Automate the Creation of On-Demand Capacity Reservations for running EC2 instances

Post Syndicated from sbbusser original https://aws.amazon.com/blogs/compute/automate-the-creation-of-on-demand-capacity-reservations-for-running-ec2-instances/

This post is written by Ballu Singh a Principal Solutions Architect at AWS, Neha Joshi a Senior Solutions Architect at AWS, and Naveen Jagathesan a Technical Account Manager at AWS.

Customers have asked how they can “create On-Demand Capacity Reservations (ODCRs) for their existing instances during events, such as the holiday season, Black Friday, marketing campaigns, or others?”

ODCRs let you reserve compute capacity for your your Amazon Elastic Compute Cloud (Amazon EC2) instances. ODCRs further make sure that you always have EC2 capacity access when required, and for as long as you need it. Customers who want to make sure that any instances that are stopped/started during the critical event and are available when needed should be covered by ODCRs.

ODCRs let you reserve compute capacity for your Amazon EC2 instances in a specific availability zone for any duration. This means that you can create and manage capacity reservations independently from the billing discounts offered by Savings Plans or Regional Reserved Instances. You can create ODCR at any time, without entering into a one-year or three-year term commitment, and the capacity is available immediately. Billing starts as soon as the ODCR enters the active state. When you no longer need it, cancel the ODCR to stop incurring charges.

At the time of this blog publication, if you need to create ODCR for existing running instances, you must manually identify your running instances configuration with matching attributes, such as instance type, platform, and Availability Zone. This is a time and resource consuming process.

In this post, we provide an automated way to manage ODCR operations. This includes creating, modifying, and cancelling ODCRs for the running instances across regions in an account, all without requiring any manual intervention of specifying instance configuration attributes. Additionally, it creates an Amazon CloudWatch Alarm for InstanceUtilization and an Amazon Simple Notification Service (Amazon SNS) topic with topic name ODCRAlarmNotificationTopic to notify when the threshold breaches.

Note: This will not create cluster placement group ODCRs. For details on capacity reservations in cluster placement groups, refer here.

Getting started

Before you create Capacity Reservations, note the limitations and restrictions here.

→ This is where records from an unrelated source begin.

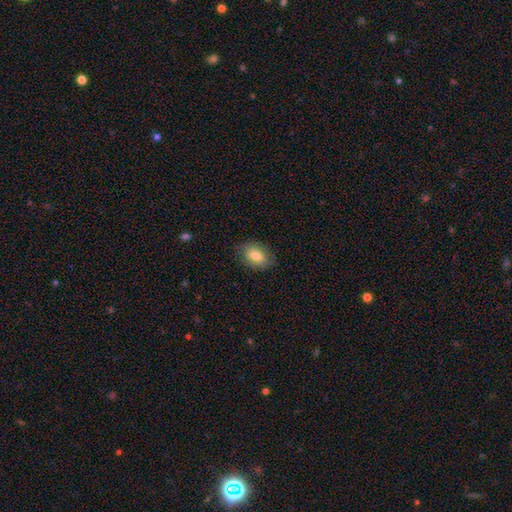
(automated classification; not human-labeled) smooth_or_featured: smooth (p=0.79) [alt: featured or disk p=0.13]
how_rounded: in between (p=0.82) [alt: round p=0.17]
merging: none (p=0.81) [alt: minor disturbance p=0.14]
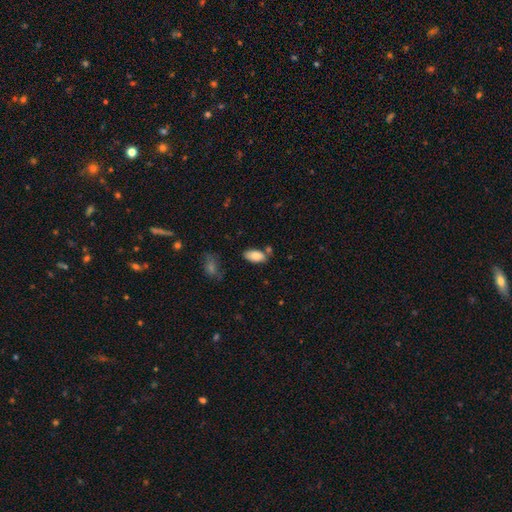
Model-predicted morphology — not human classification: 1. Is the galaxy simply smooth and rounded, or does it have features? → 86% smooth, 7% star or artifact, 7% featured or disk.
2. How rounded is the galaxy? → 92% in between, 5% cigar-shaped, 2% round.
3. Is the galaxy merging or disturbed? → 67% none, 18% minor disturbance, 11% merger, 4% major disturbance.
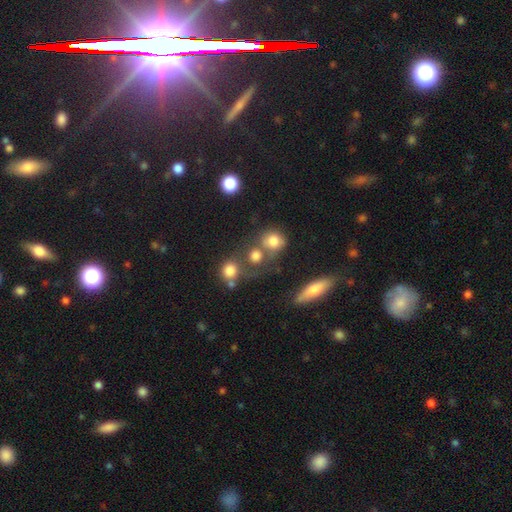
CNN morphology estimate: Q: Smooth or featured?
A: smooth (73%); runner-up: star or artifact (14%)
Q: How rounded?
A: round (79%); runner-up: in between (19%)
Q: Merging?
A: none (44%); runner-up: merger (36%)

To get started, download the scripts for registering, modifying, and canceling ODCRs and associated requirements.txt, as well as AWS Identity and Access Management (IAM) policy from the GitHub link here.

Pre-requisites

To implement these scripts, you need the following prerequisites:

  1. Access to AWS Management Console, AWS Command Line Interface (CLI),or AWS SDK for ODCR.
  2. The following IAM role permissions for IAM users using the solution as provided in ODCR_IAM.json.
  3. Amazon EC2 instance having supported platform for capacity reservation. Capacity Reservations support the following platforms listed here for Linux and Windows.
  4. Refer to the above GitHub link for the code, and save the requirements.txt file in the same directory with other python scripts. You may want to run the requirements.txt file if you don’t have appropriate dependency to run the rest of the python scripts. You can run this using the following command:
pip3 install -r requirements.txt

Implementation Details

To create ODCR capacity reservation

The following instructions will guide you through creating a capacity reservation of running instances across all of the Regions within an AWS account.
Input variables needed from users:

  • EndDateType (String) – Indicates how the Capacity Reservation ends. A Capacity Reservation can have one of the following end types:
      • unlimited – The Capacity Reservation remains active until you explicitly cancel it. Don’t provide an EndDate if the EndDateType is unlimited.
      • limited – The Capacity Reservation expires automatically at a specified date and time. You must provide an EndDate value if the EndDateType value is limited.
  • EndDate (datetime) – The date and time when the Capacity Reservation expires. When a Capacity Reservation expires, the reserved capacity is released and you can no longer launch instances into it. The Capacity Reservation’s state changes to expired when it reaches its end date and time.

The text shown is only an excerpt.